Task goal:
Starting from the line that holds "Ross_, Origins of Life_, p. 163", print every line through the end of the records, first and last included.

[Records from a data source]
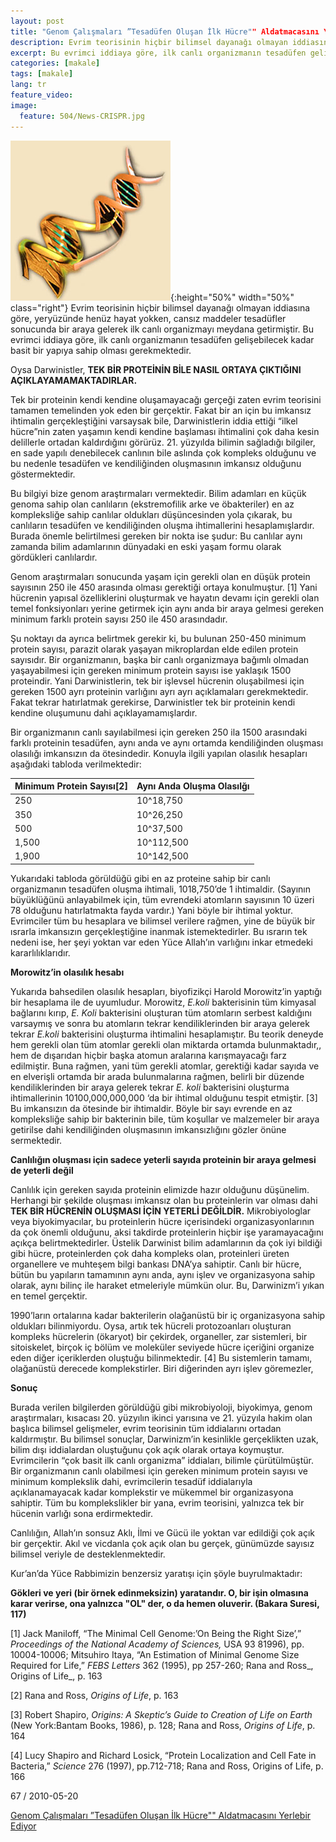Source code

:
 ```yaml
---
layout: post
title: "Genom Çalışmaları ”Tesadüfen Oluşan İlk Hücre"" Aldatmacasını Yerlebir Ediyor"
description: Evrim teorisinin hiçbir bilimsel dayanağı olmayan iddiasına göre, yeryüzünde henüz hayat yokken, cansız maddeler tesadüfler sonucunda bir araya gelerek ilk canlı organizmayı meydana getirmiştir.
excerpt: Bu evrimci iddiaya göre, ilk canlı organizmanın tesadüfen gelişebilecek kadar basit bir yapıya sahip olması gerekmektedir.
categories: [makale]
tags: [makale]
lang: tr
feature_video: 
image:
  feature: 504/News-CRISPR.jpg
---
```





![Genom Çalışmaları](/images/504/DNA1.jpg  "Genom Çalışmaları"){:height="50%" width="50%" class="right"}
Evrim teorisinin hiçbir bilimsel dayanağı olmayan iddiasına göre, yeryüzünde henüz hayat yokken, cansız maddeler tesadüfler sonucunda bir araya gelerek ilk canlı organizmayı meydana getirmiştir. Bu evrimci iddiaya göre, ilk canlı organizmanın tesadüfen gelişebilecek kadar basit bir yapıya sahip olması gerekmektedir.

Oysa Darwinistler, **TEK BİR PROTEİNİN BİLE NASIL ORTAYA ÇIKTIĞINI AÇIKLAYAMAMAKTADIRLAR.**

Tek bir proteinin kendi kendine oluşamayacağı gerçeği zaten evrim teorisini tamamen temelinden yok eden bir gerçektir. Fakat bir an için bu imkansız ihtimalin gerçekleştiğini varsaysak bile, Darwinistlerin iddia ettiği “ilkel hücre”nin zaten yaşamın kendi kendine başlaması ihtimalini çok daha kesin delillerle ortadan kaldırdığını görürüz. 21. yüzyılda bilimin sağladığı bilgiler, en sade yapılı denebilecek canlının bile aslında çok kompleks olduğunu ve bu nedenle tesadüfen ve kendiliğinden oluşmasının imkansız olduğunu göstermektedir.

Bu bilgiyi bize genom araştırmaları vermektedir. Bilim adamları en küçük genoma sahip olan canlıların (ekstremofilik arke ve öbakteriler) en az kompleksliğe sahip canlılar oldukları düşüncesinden yola çıkarak, bu canlıların tesadüfen ve kendiliğinden oluşma ihtimallerini hesaplamışlardır. Burada önemle belirtilmesi gereken bir nokta ise şudur: Bu canlılar aynı zamanda bilim adamlarının dünyadaki en eski yaşam formu olarak gördükleri canlılardır.

Genom araştırmaları sonucunda yaşam için gerekli olan en düşük protein sayısının 250 ile 450 arasında olması gerektiği ortaya konulmuştur. \[1\] Yani hücrenin yapısal özelliklerini oluşturmak ve hayatın devamı için gerekli olan temel fonksiyonları yerine getirmek için aynı anda bir araya gelmesi gereken minimum farklı protein sayısı 250 ile 450 arasındadır.  

Şu noktayı da ayrıca belirtmek gerekir ki, bu bulunan 250-450 minimum protein sayısı, parazit olarak yaşayan mikroplardan elde edilen protein sayısıdır. Bir organizmanın, başka bir canlı organizmaya bağımlı olmadan yaşayabilmesi için gereken minimum protein sayısı ise yaklaşık 1500 proteindir. Yani Darwinistlerin, tek bir işlevsel hücrenin oluşabilmesi için gereken 1500 ayrı proteinin varlığını ayrı ayrı açıklamaları gerekmektedir. Fakat tekrar hatırlatmak gerekirse, Darwinistler tek bir proteinin kendi kendine oluşumunu dahi açıklayamamışlardır.

Bir organizmanın canlı sayılabilmesi için gereken 250 ila 1500 arasındaki farklı proteinin tesadüfen, aynı anda ve aynı ortamda kendiliğinden oluşması olasılığı imkansızın da ötesindedir. Konuyla ilgili yapılan olasılık hesapları aşağıdaki tabloda verilmektedir:


| Minimum Protein Sayısı[2] | Aynı Anda Oluşma Olasılğı |
|---------------------------|----------------------------------------|
| 250                       | 10^18,750                              |
| 350                       | 10^26,250                              |
| 500                       | 10^37,500                              |
| 1,500                     | 10^112,500                             |
| 1,900                     | 10^142,500                             |
  

Yukarıdaki tabloda görüldüğü gibi en az proteine sahip bir canlı organizmanın tesadüfen oluşma ihtimali, 1018,750’de 1 ihtimaldir. (Sayının büyüklüğünü anlayabilmek için, tüm evrendeki atomların sayısının 10 üzeri 78 olduğunu hatırlatmakta fayda vardır.) Yani böyle bir ihtimal yoktur. Evrimciler tüm bu hesaplara ve bilimsel verilere rağmen, yine de büyük bir ısrarla imkansızın gerçekleştiğine inanmak istemektedirler. Bu ısrarın tek nedeni ise, her şeyi yoktan var eden Yüce Allah’ın varlığını inkar etmedeki kararlılıklarıdır. 

**Morowitz’in olasılık hesabı**

Yukarıda bahsedilen olasılık hesapları, biyofizikçi Harold Morowitz’in yaptığı bir hesaplama ile de uyumludur. Morowitz, _E.koli_ bakterisinin tüm kimyasal bağlarını kırıp, _E. Koli_ bakterisini oluşturan tüm atomların serbest kaldığını varsaymış ve sonra bu atomların tekrar kendiliklerinden bir araya gelerek tekrar _E.koli_ bakterisini oluşturma ihtimalini hesaplamıştır. Bu teorik deneyde hem gerekli olan tüm atomlar gerekli olan miktarda ortamda bulunmaktadır,, hem de dışarıdan hiçbir başka atomun aralarına karışmayacağı farz edilmiştir. Buna rağmen, yani tüm gerekli atomlar, gerektiği kadar sayıda ve en elverişli ortamda bir arada bulunmalarına rağmen, belirli bir düzende kendiliklerinden bir araya gelerek tekrar _E. koli_ bakterisini oluşturma ihtimallerinin 10100,000,000,000 ‘da bir ihtimal olduğunu tespit etmiştir. \[3\] Bu imkansızın da ötesinde bir ihtimaldir. Böyle bir sayı evrende en az kompleksliğe sahip bir bakterinin bile, tüm koşullar ve malzemeler bir araya getirilse dahi kendiliğinden oluşmasının imkansızlığını gözler önüne sermektedir.

**Canlılığın oluşması için sadece yeterli sayıda proteinin bir araya gelmesi de yeterli değil**

Canlılık için gereken sayıda proteinin elimizde hazır olduğunu düşünelim. Herhangi bir şekilde oluşması imkansız olan bu proteinlerin var olması dahi **TEK BİR HÜCRENİN OLUŞMASI İÇİN YETERLİ DEĞİLDİR.** Mikrobiyologlar veya biyokimyacılar, bu proteinlerin hücre içerisindeki organizasyonlarının da çok önemli olduğunu, aksi takdirde proteinlerin hiçbir işe yaramayacağını açıkça belirtmektedirler. Üstelik Darwinist bilim adamlarının da çok iyi bildiği gibi hücre, proteinlerden çok daha kompleks olan, proteinleri üreten organellere ve muhteşem bilgi bankası DNA’ya sahiptir. Canlı bir hücre, bütün bu yapıların tamamının aynı anda, aynı işlev ve organizasyona sahip olarak, aynı bilinç ile haraket etmeleriyle mümkün olur. Bu, Darwinizm’i yıkan en temel gerçektir.

1990’ların ortalarına kadar bakterilerin olağanüstü bir iç organizasyona sahip oldukları bilinmiyordu. Oysa, artık tek hücreli protozoanları oluşturan kompleks hücrelerin (ökaryot) bir çekirdek, organeller, zar sistemleri, bir sitoiskelet, birçok iç bölüm ve moleküler seviyede hücre içeriğini organize eden diğer içeriklerden oluştuğu bilinmektedir. \[4\] Bu sistemlerin tamamı, olağanüstü derecede komplekstirler. Biri diğerinden ayrı işlev göremezler,

**Sonuç**

Burada verilen bilgilerden görüldüğü gibi mikrobiyoloji, biyokimya, genom araştırmaları, kısacası 20. yüzyılın ikinci yarısına ve 21. yüzyıla hakim olan başlıca bilimsel gelişmeler, evrim teorisinin tüm iddialarını ortadan kaldırmıştır. Bu bilimsel sonuçlar, Darwinizm’in kesinlikle gerçeklikten uzak, bilim dışı iddialardan oluştuğunu çok açık olarak ortaya koymuştur. Evrimcilerin “çok basit ilk canlı organizma” iddiaları, bilimle çürütülmüştür. Bir organizmanın canlı olabilmesi için gereken minimum protein sayısı ve minimum komplekslik dahi, evrimcilerin tesadüf iddialarıyla açıklanamayacak kadar komplekstir ve mükemmel bir organizasyona sahiptir. Tüm bu komplekslikler bir yana, evrim teorisini, yalnızca tek bir hücenin varlığı sona erdirmektedir.

Canlılığın, Allah’ın sonsuz Aklı, İlmi ve Gücü ile yoktan var edildiği çok açık bir gerçektir. Akıl ve vicdanla çok açık olan bu gerçek, günümüzde sayısız bilimsel veriyle de desteklenmektedir.

Kur’an’da Yüce Rabbimizin benzersiz yaratışı için şöyle buyrulmaktadır:

**Gökleri ve yeri (bir örnek edinmeksizin) yaratandır. O, bir işin olmasına karar verirse, ona yalnızca "OL" der, o da hemen oluverir. (Bakara Suresi, 117)**

  

\[1\] Jack Maniloff, “The Minimal Cell Genome:’On Being the Right Size’,” _Proceedings of the National Academy of Sciences,_ USA 93 81996), pp. 10004-10006; Mitsuhiro Itaya, “An Estimation of Minimal Genome Size Required for Life,” _FEBS Letters_ 362 (1995), pp 257-260; Rana and Ross_, Origins of Life_, p. 163

\[2\] Rana and Ross, _Origins of Life_, p. 163 

\[3\] Robert Shapiro, _Origins: A Skeptic’s Guide to Creation of Life on Earth_ (New York:Bantam Books, 1986), p. 128; Rana and Ross, _Origins of Life_, p. 164 

\[4\] Lucy Shapiro and Richard Losick, “Protein Localization and Cell Fate in Bacteria,” _Science_ 276 (1997), pp.712-718; Rana and Ross, Origins of Life, p. 166



67 / 2010-05-20

[Genom Çalışmaları ”Tesadüfen Oluşan İlk Hücre"" Aldatmacasını Yerlebir Ediyor](https://web.archive.org/web/20150906032048/http://www.darwinism-watch.com/index.php?git=makale&medya_turu=148525)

Answer box:
\[1\] Jack Maniloff, “The Minimal Cell Genome:’On Being the Right Size’,” _Proceedings of the National Academy of Sciences,_ USA 93 81996), pp. 10004-10006; Mitsuhiro Itaya, “An Estimation of Minimal Genome Size Required for Life,” _FEBS Letters_ 362 (1995), pp 257-260; Rana and Ross_, Origins of Life_, p. 163

\[2\] Rana and Ross, _Origins of Life_, p. 163 

\[3\] Robert Shapiro, _Origins: A Skeptic’s Guide to Creation of Life on Earth_ (New York:Bantam Books, 1986), p. 128; Rana and Ross, _Origins of Life_, p. 164 

\[4\] Lucy Shapiro and Richard Losick, “Protein Localization and Cell Fate in Bacteria,” _Science_ 276 (1997), pp.712-718; Rana and Ross, Origins of Life, p. 166



67 / 2010-05-20

[Genom Çalışmaları ”Tesadüfen Oluşan İlk Hücre"" Aldatmacasını Yerlebir Ediyor](https://web.archive.org/web/20150906032048/http://www.darwinism-watch.com/index.php?git=makale&medya_turu=148525)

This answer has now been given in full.